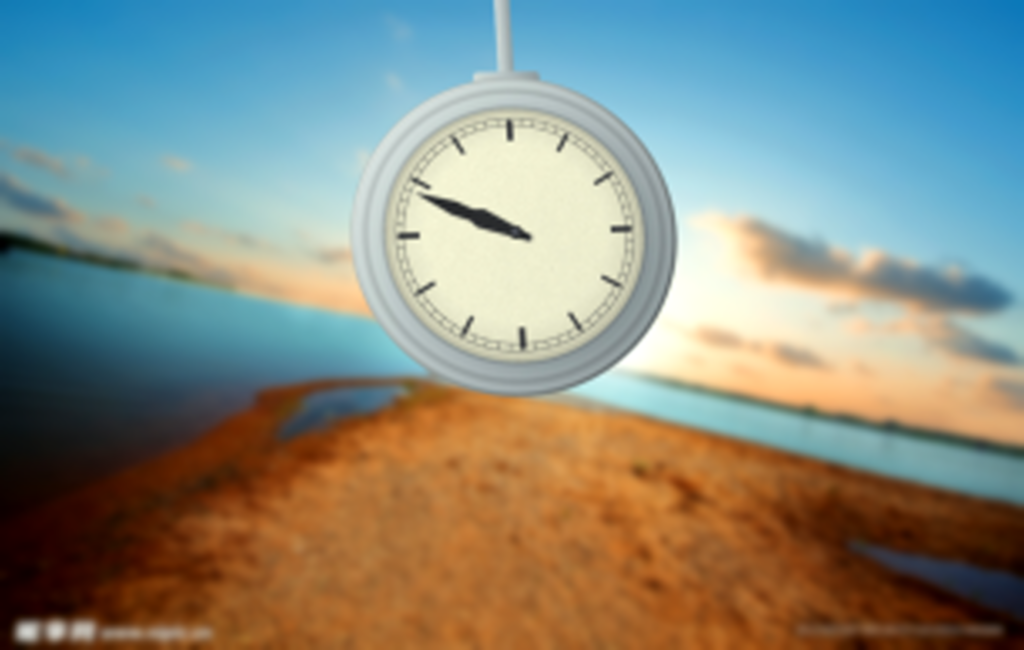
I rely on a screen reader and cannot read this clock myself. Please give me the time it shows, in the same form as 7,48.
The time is 9,49
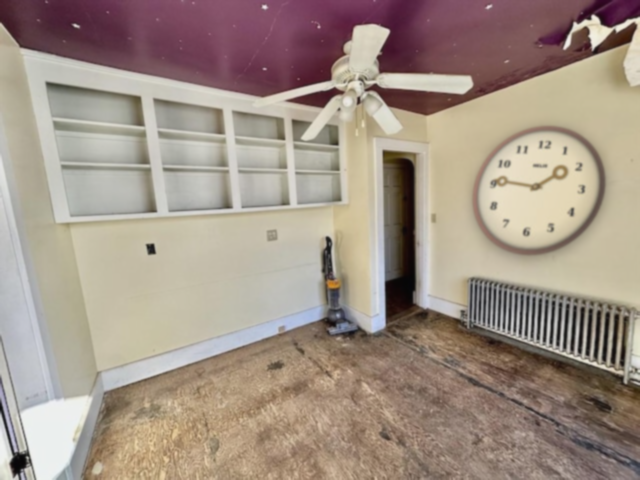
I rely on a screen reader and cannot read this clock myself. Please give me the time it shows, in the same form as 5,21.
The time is 1,46
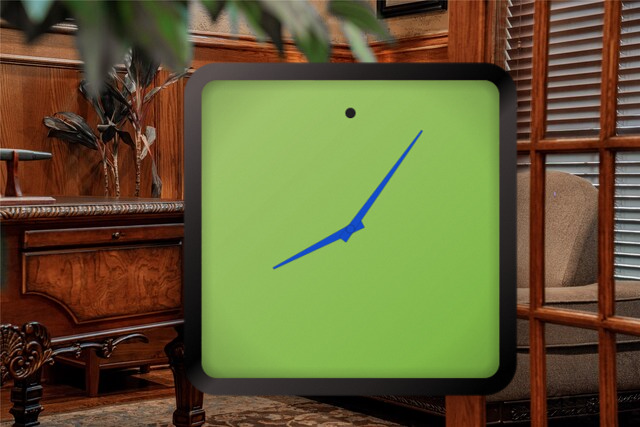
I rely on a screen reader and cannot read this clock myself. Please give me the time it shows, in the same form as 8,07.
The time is 8,06
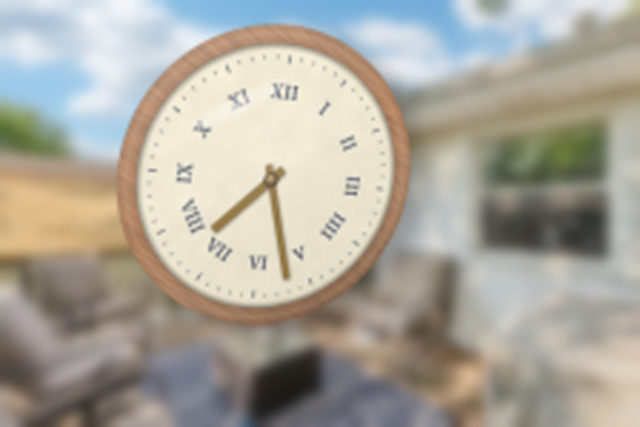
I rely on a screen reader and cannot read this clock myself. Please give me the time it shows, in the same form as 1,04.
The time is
------------------------
● **STATED EXERCISE**: Copy out every line of the data above word for word, and leave the pictures out.

● **OUTPUT BELOW**:
I rely on a screen reader and cannot read this clock myself. Please give me the time it shows, in the same form as 7,48.
The time is 9,49
I rely on a screen reader and cannot read this clock myself. Please give me the time it shows, in the same form as 5,21.
The time is 1,46
I rely on a screen reader and cannot read this clock myself. Please give me the time it shows, in the same form as 8,07.
The time is 8,06
I rely on a screen reader and cannot read this clock myself. Please give me the time it shows, in the same form as 1,04.
The time is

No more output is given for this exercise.